The debate against kin selection is among the most controversial in evolutionary biology. Edward O. Wilson, an American biologist, proposed this theory in 2000. It explains how social behavior is genetically determined. His claim is still controversial after withdrawing his statement in 2010 because of insufficient evidence.

 Multilevel Selection Model 

Based on group-level selection, this theory explains how different individuals and groups work together to maximize fitness and reproductive success. To protect their young, dolphins travel in groups to build strength and defend the group against predators.

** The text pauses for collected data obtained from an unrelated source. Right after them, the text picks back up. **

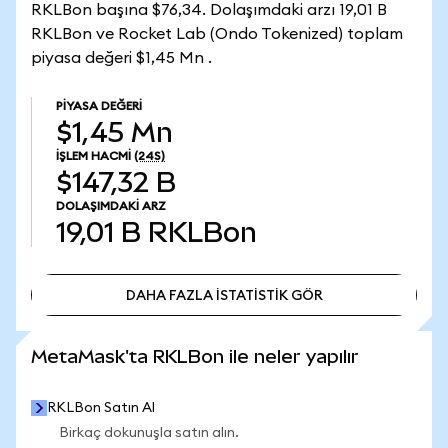
RKLBon başına $76,34. Dolaşımdaki arzı 19,01 B
RKLBon ve Rocket Lab (Ondo Tokenized) toplam
piyasa değeri $1,45 Mn .
PIYASA DEĞERI
$1,45 Mn
İŞLEM HACMI
(24S)
$147,32 B
DOLAŞIMDAKI ARZ
19,01 B
RKLBon
DAHA FAZLA İSTATİSTİK GÖR
DAHA FAZLA İSTATİSTİK GÖR
MetaMask'ta RKLBon ile neler yapılır
RKLBon Satın Al
Birkaç dokunuşla satın alın.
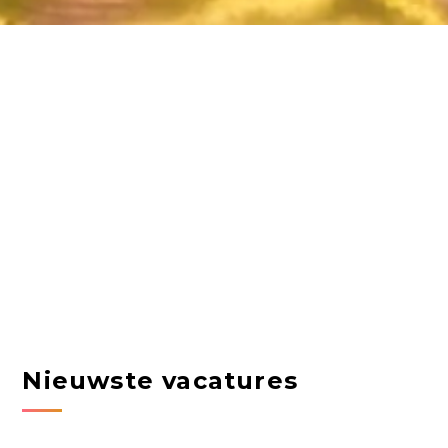
Nieuwste vacatures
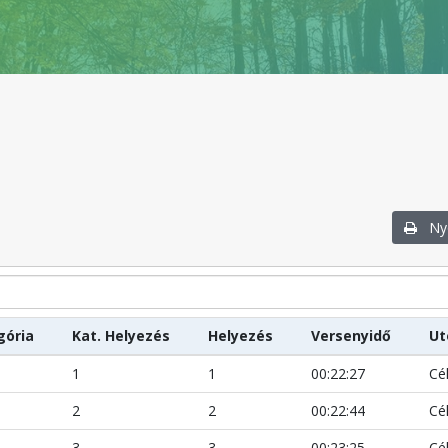
Nyo
gória
Kat. Helyezés
Helyezés
Versenyidő
Ut
1
1
00:22:27
Cé
2
2
00:22:44
Cé
3
3
00:23:25
Cé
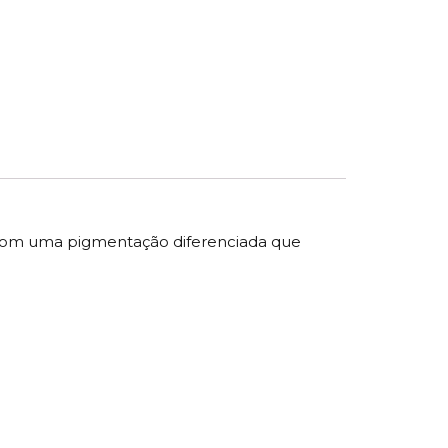
ta com uma pigmentação diferenciada que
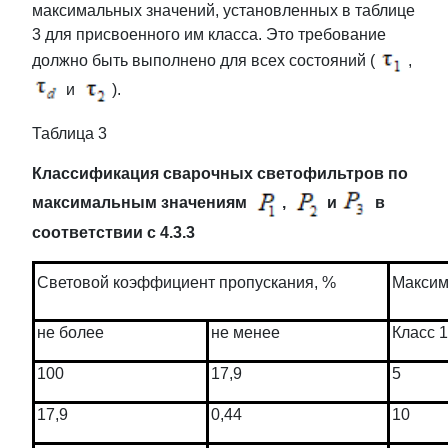
максимальных значений, установленных в таблице
3 для присвоенного им класса. Это требование
должно быть выполнено для всех состояний (
,
и
).
Таблица 3
Классификация сварочных светофильтров по
максимальным значениям
,
и
в
соответствии с 4.3.3
Максим
Световой коэффициент пропускания, %
не более
не менее
Класс 1
100
17,9
5
17,9
0,44
10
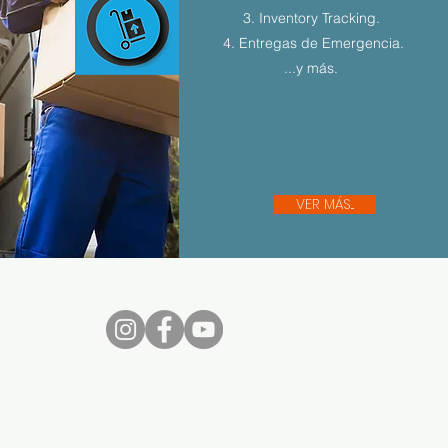
3. Inventory Tracking.
4. Entregas de Emergencia.
...y más.
VER MÁS...
nos...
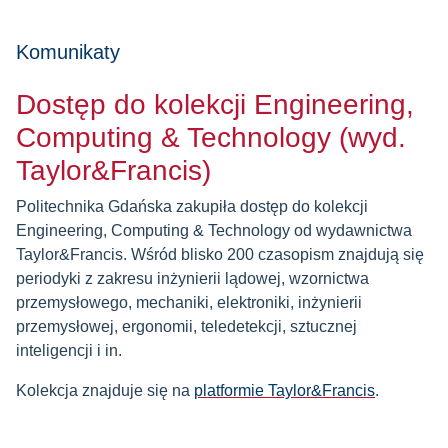
Komunikaty
Dostęp do kolekcji Engineering,
Computing & Technology (wyd.
Taylor&Francis)
Politechnika Gdańska zakupiła dostęp do kolekcji
Engineering, Computing & Technology od wydawnictwa
Taylor&Francis. Wśród blisko 200 czasopism znajdują się
periodyki z zakresu inżynierii lądowej, wzornictwa
przemysłowego, mechaniki, elektroniki, inżynierii
przemysłowej, ergonomii, teledetekcji, sztucznej
inteligencji i in.
Kolekcja znajduje się na
platformie Taylor&Francis
.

Each theory provides a reasonable explanation for different aspects of dolphin behavior. Each theory also has its limitations, particularly when explaining altruism in isolation and without ulterior motives. The question remains: Is kindness more dependent on genes, or kin? Do do dolphins have an understanding of altruism?

 A Few Stories   

Are dolphins mean? They aren’t! Dolphins are the most popular marine animal featured in many news stories. These stories from show a unique dolphin behavior pattern in assisting humans when in danger or need. These incredible narratives show just how amazing these animals can be.

 Swimmer Rescue   

Adam Walker, a long-distance swimmer, took on a challenging 8-hour and 36-minute swim through the frigid waters of the Cook Strait during a swimming competition. As he crossed the Strait, the pod swam beside him for approximately an hour. He noticed a sizeable shark-like from beneath him while competing. The shark was unable to get closer to him thanks to the presence of a group of about ten dolphins.

 Surfer Savings   

On August 28,2007, a great white shark attacked 24-year old surfer Todd Endris. The attack was almost fatal for Todd, but 15 bottlenose dolphins saved him and ensured he could swim safely to shore.

  Whale Rescue    

After several failed rescue attempts by humans on the New Zealand coast, “Moko,” a bottlenose dolphin, led a stranded mother and calves of a pygmy Sperm Whale mother back to sea in 2008.

 Diver Rescue   

A group of 12 divers got lost in shark-infested waters when a pod of dolphins accidentally surrounded them. The rescue operation lasted 13 hours, and the dolphin pod circled them until another team arrived to rescue them. The dolphins also assisted the rescuers in locating the divers.

  Is It Natural for Dolphins to Help Humans?

Dolphins are friendly to humans due to their large brains and intricate limbic systems. This is where they get their emotional responses toward people.

Dolphins are intelligent because of their sizeable limbic system. Dolphins can learn new tricks quickly and recall humans and all the good things they have received from them.

Dolphins are also animals that live in groups called pods. They play together, protect and argue with one another. Dolphins will often save their pod members from danger, especially if they are part of a group.

Dolphins are compassionate towards humans and consider humans part of their pod. They are known to save people by leading them to shore and protecting them from shark attacks.This is also why the dolphins at the zoo have the same characteristics as other dolphins.

 Key Takeaway 

These stories demonstrate that dolphins can assess danger and lend a helping “fin” without thinking for their own good. They can also help save lives, just like they do for their pod members. You can meet these friendly and cute animals, learn about dolphin behavior patterns and enjoy a relaxing time with friends by contacting businesses that offer dolphin cruises and sightseeing activities.